Ravenswood’s new development is the latest step in a wellbeing push which is the baby of outgoing principal Anne Johnstone, who was poached last year to lead scandal-plagued Cranbrook after the Bellevue Hill school’s headmaster Nick Sampson departed.
If anywhere could do with a dose of wellness, built or otherwise, it’s Cranbrook. Indeed, rumours are hot around the eastern suburbs that the school is planning another splashy new upgrade.
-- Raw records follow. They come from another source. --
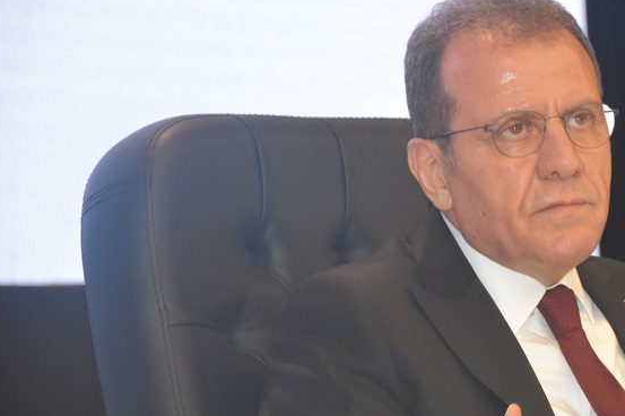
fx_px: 5274
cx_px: 557
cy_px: 262
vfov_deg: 4.5
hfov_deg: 6.8
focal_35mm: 304
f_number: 5.6
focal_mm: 112
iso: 1800
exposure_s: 1/60
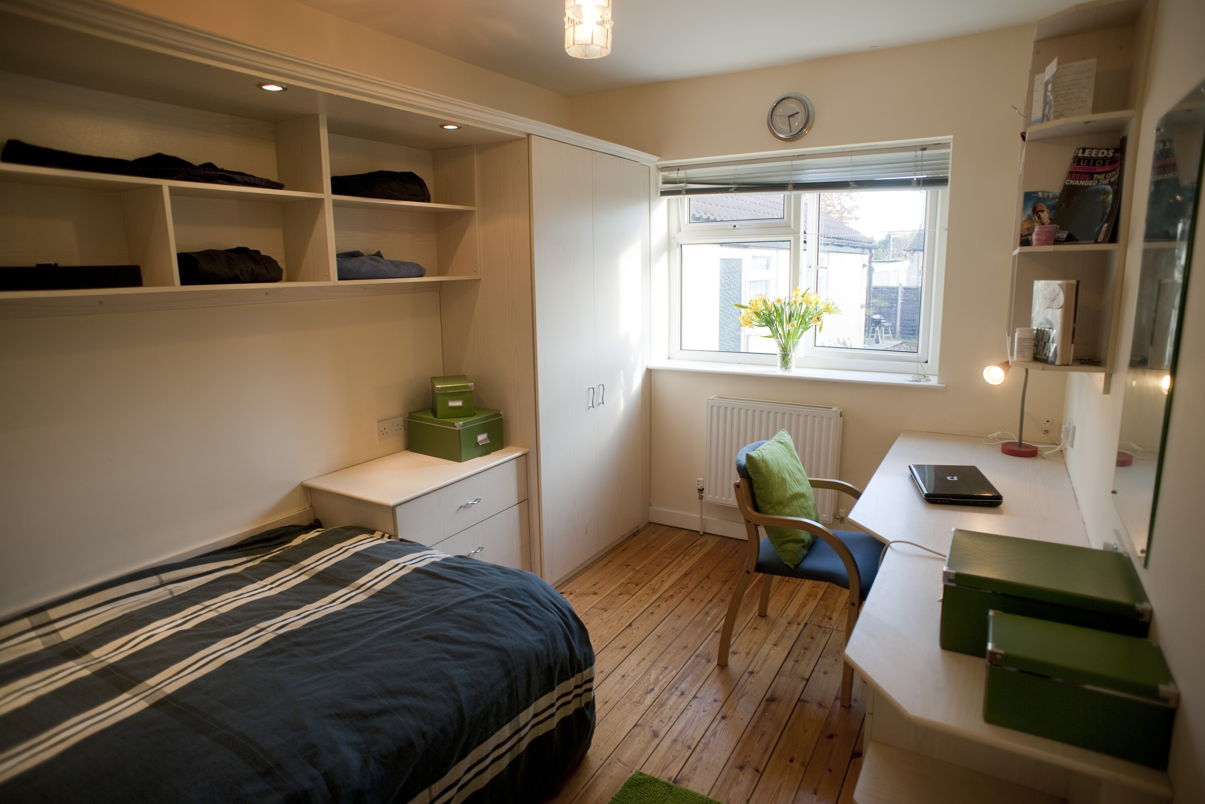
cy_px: 402
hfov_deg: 84.0
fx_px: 669
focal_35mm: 20
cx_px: 602
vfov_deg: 61.9
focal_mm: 20
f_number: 4
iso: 200
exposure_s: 1/40
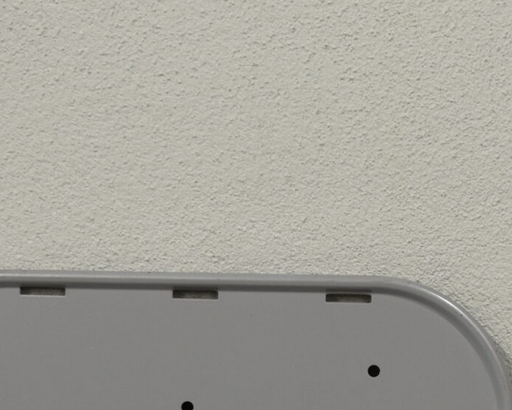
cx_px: 425
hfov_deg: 13.6
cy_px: 599
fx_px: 2133
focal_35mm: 141
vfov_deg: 10.6
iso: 320
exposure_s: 1/125
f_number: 5.6
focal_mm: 27
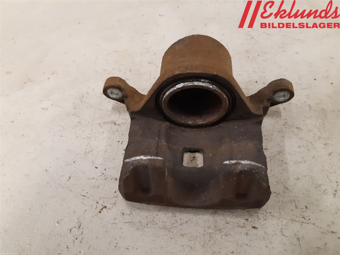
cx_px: 170
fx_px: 255
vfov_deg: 53.1
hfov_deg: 67.3
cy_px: 128
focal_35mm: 26
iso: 320
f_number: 1.7
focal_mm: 3.93
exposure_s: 1/50
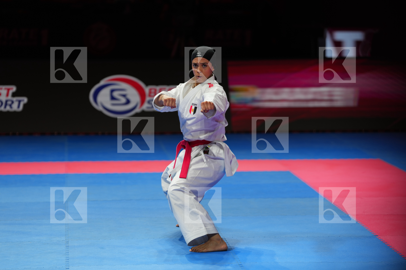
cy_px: 135
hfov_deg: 14.6
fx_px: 1590
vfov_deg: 9.7
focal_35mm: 141
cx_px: 203
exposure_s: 1/500
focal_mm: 141
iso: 200
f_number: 2.8
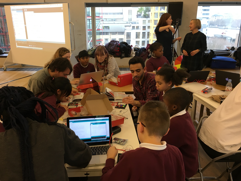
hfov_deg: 58.3
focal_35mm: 31
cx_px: 113
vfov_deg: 45.4
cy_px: 92
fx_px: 216
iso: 40
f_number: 2.2
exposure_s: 1/33
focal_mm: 4.15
Watch this space.
On the Lax
Spotted: Labor members are currently enjoying a glorious interregnum between its landslide election victory and when the messy work of parliament returns next month.
CBD’s spies saw Labor member for Bennelong Jerome Laxale living his best life at Sydney’s ICC on Saturday night, catching Emmy Award-winning actor couple Megan Mullally and Nick Offerman’s stage conversation with radio presenter Zan Rowe to mark the last night of Vivid (finally, we sigh).
Laxale was carrying four beers back to his seat, and frankly, he’s worked up a hard-earned thirst. The former mayor of Ryde won John Howard’s old seat by a hair’s breadth in 2022, but he increased his margin to a handsome 9.3 per cent in last month’s poll. We’d drink to that.